Requirement: The required answer is every line of the data containing the word "nắng".

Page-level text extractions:
....................

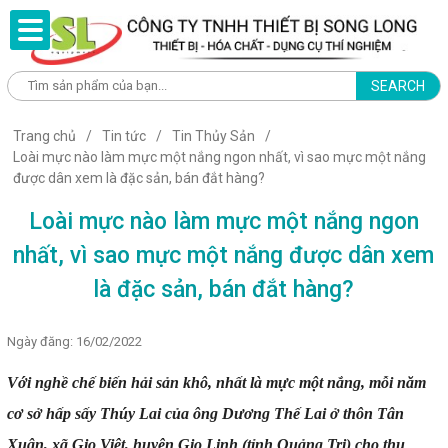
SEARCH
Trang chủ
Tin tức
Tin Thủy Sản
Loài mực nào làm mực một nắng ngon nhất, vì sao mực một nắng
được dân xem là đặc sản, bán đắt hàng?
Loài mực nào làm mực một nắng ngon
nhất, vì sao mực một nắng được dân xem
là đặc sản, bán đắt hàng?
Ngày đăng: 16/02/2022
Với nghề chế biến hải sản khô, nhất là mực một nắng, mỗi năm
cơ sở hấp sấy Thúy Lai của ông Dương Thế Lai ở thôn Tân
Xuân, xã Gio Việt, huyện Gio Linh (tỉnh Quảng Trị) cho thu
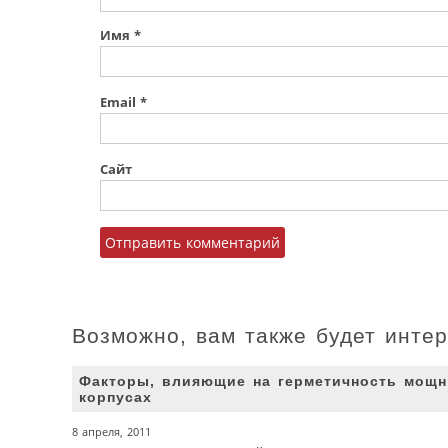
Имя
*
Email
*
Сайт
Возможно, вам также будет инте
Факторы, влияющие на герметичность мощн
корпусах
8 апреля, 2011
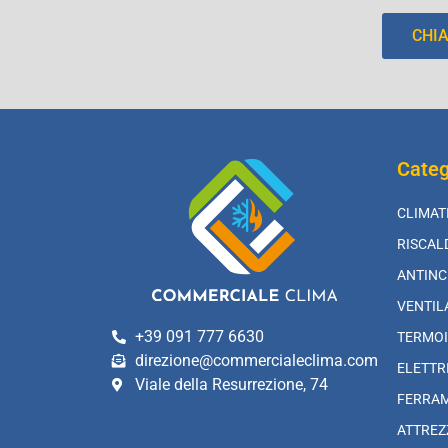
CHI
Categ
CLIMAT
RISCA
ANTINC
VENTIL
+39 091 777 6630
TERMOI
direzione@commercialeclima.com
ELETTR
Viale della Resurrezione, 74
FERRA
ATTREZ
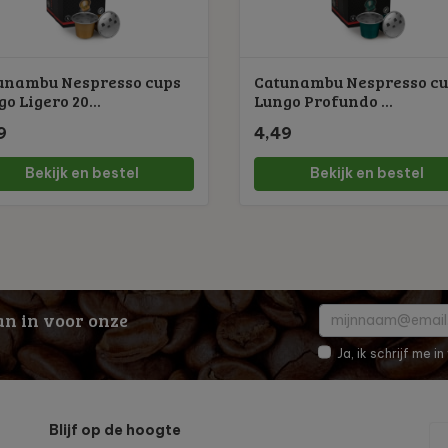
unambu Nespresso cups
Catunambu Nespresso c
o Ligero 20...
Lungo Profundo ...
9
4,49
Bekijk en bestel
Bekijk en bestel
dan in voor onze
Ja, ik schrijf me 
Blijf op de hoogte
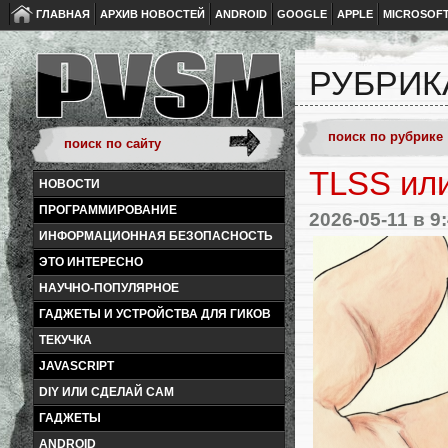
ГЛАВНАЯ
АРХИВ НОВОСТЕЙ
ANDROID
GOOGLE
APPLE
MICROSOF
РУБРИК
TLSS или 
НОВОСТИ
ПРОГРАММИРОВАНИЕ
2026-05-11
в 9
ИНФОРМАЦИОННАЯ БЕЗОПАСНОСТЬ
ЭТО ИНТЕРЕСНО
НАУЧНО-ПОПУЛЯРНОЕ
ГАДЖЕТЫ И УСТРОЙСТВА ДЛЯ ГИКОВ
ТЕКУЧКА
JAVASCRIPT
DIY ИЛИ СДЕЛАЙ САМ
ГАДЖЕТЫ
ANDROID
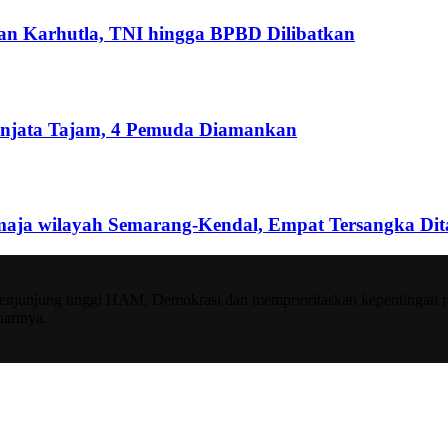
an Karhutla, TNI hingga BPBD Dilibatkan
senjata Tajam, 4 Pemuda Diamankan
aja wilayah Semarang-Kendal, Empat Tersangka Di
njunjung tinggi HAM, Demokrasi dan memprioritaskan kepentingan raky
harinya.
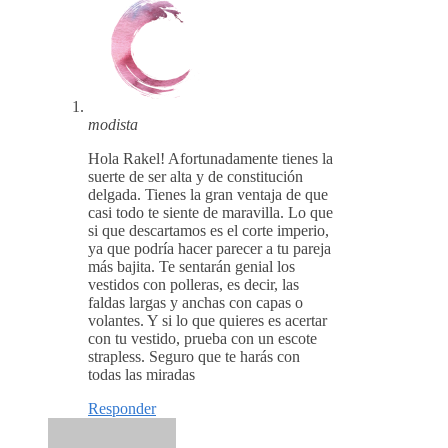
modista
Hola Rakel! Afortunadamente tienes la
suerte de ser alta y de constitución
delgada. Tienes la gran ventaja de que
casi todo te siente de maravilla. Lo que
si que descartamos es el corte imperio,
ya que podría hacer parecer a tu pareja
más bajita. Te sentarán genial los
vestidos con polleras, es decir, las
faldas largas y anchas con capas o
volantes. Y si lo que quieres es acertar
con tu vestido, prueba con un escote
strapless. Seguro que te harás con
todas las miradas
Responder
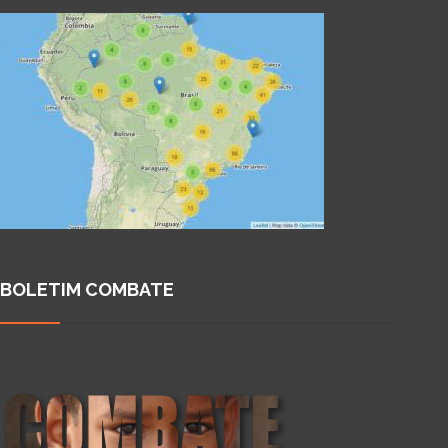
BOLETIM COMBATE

....................

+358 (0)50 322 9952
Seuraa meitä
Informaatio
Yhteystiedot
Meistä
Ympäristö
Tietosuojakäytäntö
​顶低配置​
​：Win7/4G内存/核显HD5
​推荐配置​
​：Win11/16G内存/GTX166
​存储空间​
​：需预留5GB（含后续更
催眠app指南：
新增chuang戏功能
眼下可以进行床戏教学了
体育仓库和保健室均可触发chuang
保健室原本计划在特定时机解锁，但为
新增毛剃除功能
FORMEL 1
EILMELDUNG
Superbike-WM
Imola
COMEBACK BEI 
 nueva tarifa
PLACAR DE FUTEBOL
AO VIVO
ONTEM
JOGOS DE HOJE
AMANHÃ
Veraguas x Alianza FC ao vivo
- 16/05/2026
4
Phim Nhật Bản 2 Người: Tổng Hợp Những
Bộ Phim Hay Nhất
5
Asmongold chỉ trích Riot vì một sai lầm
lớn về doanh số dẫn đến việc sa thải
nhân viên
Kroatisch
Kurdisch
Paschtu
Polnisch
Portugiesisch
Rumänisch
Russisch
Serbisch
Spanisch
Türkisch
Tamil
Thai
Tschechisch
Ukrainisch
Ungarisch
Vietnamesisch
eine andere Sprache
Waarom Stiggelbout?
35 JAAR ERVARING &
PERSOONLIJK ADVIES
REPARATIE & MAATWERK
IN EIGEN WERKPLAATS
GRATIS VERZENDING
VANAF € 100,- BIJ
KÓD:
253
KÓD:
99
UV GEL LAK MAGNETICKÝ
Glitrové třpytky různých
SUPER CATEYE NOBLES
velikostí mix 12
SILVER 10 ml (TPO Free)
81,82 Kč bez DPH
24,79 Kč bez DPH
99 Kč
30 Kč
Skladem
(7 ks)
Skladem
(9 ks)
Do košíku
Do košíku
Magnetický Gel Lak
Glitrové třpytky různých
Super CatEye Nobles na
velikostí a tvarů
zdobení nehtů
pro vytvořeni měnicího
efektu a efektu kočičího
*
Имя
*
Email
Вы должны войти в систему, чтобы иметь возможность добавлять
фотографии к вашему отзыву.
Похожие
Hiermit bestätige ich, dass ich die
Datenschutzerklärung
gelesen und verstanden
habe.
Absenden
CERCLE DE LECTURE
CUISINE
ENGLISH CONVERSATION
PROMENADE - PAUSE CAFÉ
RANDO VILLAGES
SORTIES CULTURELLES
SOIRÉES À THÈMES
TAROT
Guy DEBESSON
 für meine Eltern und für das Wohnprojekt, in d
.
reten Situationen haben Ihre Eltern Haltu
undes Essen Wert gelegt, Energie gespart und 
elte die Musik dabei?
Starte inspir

....................

Result of this exercise:
Loài mực nào làm mực một nắng ngon nhất, vì sao mực một nắng
Loài mực nào làm mực một nắng ngon
nhất, vì sao mực một nắng được dân xem
Với nghề chế biến hải sản khô, nhất là mực một nắng, mỗi năm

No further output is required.